Exercise description
Across the entries below, determine how many lines include the word "očekujemo". State only the resulting number.
══ Material for this task
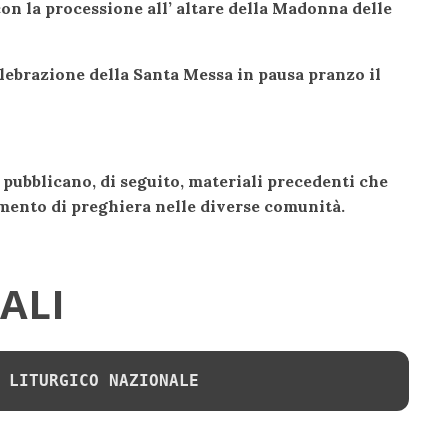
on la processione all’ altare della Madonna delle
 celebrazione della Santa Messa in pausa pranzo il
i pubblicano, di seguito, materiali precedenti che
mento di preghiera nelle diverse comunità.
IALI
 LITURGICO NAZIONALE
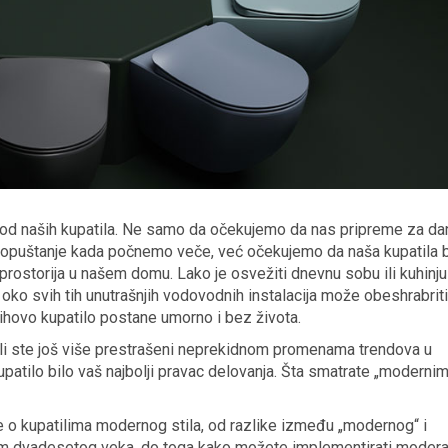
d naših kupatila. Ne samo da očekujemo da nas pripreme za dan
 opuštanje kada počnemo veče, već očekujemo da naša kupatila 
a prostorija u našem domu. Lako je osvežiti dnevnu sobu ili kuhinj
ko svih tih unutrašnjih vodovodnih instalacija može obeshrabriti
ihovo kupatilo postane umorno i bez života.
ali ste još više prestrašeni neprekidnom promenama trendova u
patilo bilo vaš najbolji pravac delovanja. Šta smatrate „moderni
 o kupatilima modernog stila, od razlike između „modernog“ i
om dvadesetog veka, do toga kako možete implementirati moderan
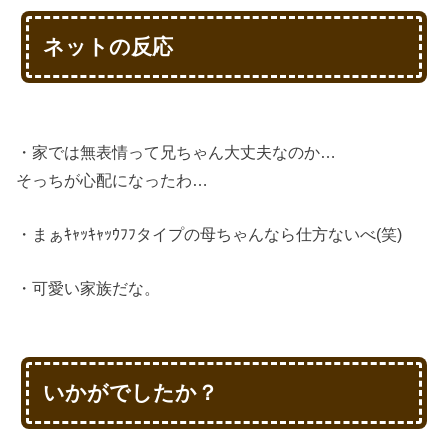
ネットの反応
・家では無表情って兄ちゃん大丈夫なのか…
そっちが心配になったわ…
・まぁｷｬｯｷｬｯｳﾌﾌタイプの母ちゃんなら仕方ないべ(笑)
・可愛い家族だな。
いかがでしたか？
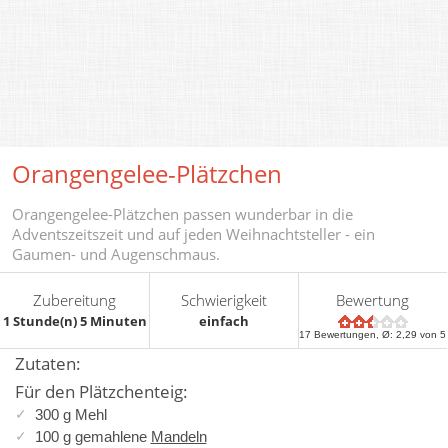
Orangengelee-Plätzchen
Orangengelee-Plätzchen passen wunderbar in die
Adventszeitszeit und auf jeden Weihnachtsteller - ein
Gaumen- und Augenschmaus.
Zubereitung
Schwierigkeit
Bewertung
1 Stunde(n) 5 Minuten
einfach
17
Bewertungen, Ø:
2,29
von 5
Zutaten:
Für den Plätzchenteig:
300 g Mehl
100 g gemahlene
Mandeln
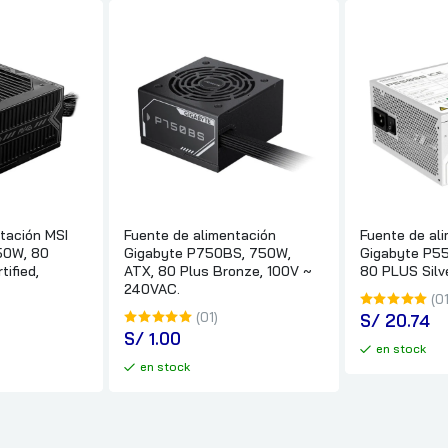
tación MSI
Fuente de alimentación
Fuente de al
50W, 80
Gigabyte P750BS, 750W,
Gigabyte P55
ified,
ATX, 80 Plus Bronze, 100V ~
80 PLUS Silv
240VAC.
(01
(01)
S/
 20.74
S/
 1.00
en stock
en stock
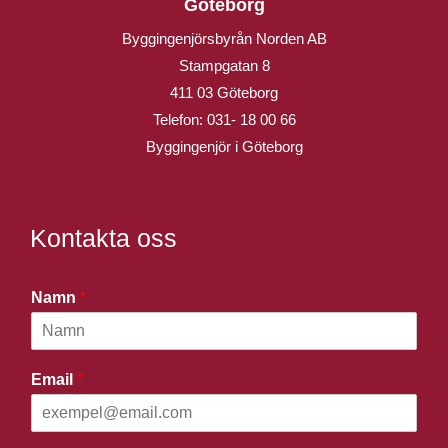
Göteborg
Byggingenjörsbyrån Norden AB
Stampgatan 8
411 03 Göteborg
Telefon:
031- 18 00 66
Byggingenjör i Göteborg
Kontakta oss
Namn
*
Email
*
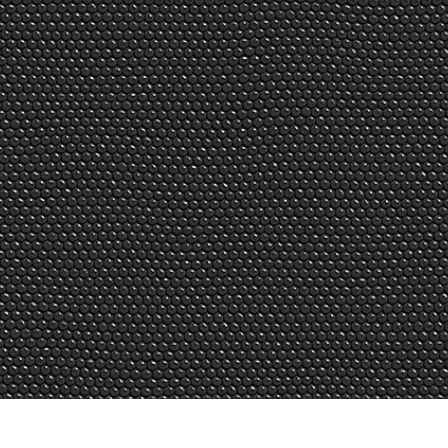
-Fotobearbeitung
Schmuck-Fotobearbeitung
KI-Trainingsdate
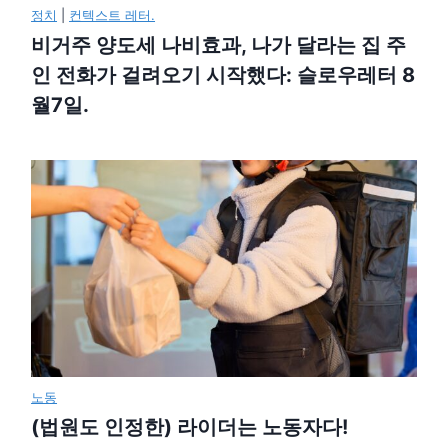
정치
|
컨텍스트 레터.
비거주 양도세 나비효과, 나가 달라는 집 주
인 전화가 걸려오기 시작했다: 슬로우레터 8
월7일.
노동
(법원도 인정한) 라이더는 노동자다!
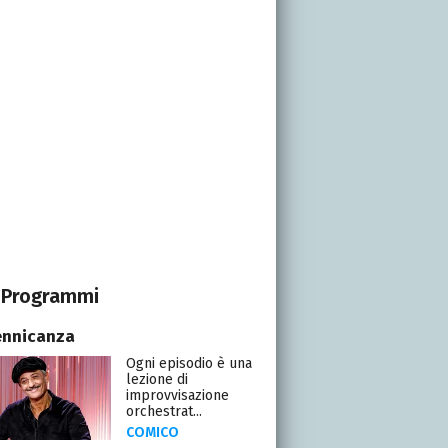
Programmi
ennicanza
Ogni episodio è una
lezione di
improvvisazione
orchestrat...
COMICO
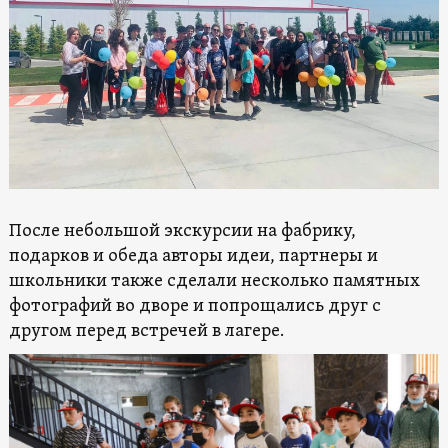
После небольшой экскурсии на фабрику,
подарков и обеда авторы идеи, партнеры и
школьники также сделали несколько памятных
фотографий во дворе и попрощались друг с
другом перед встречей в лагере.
════
Written reply
2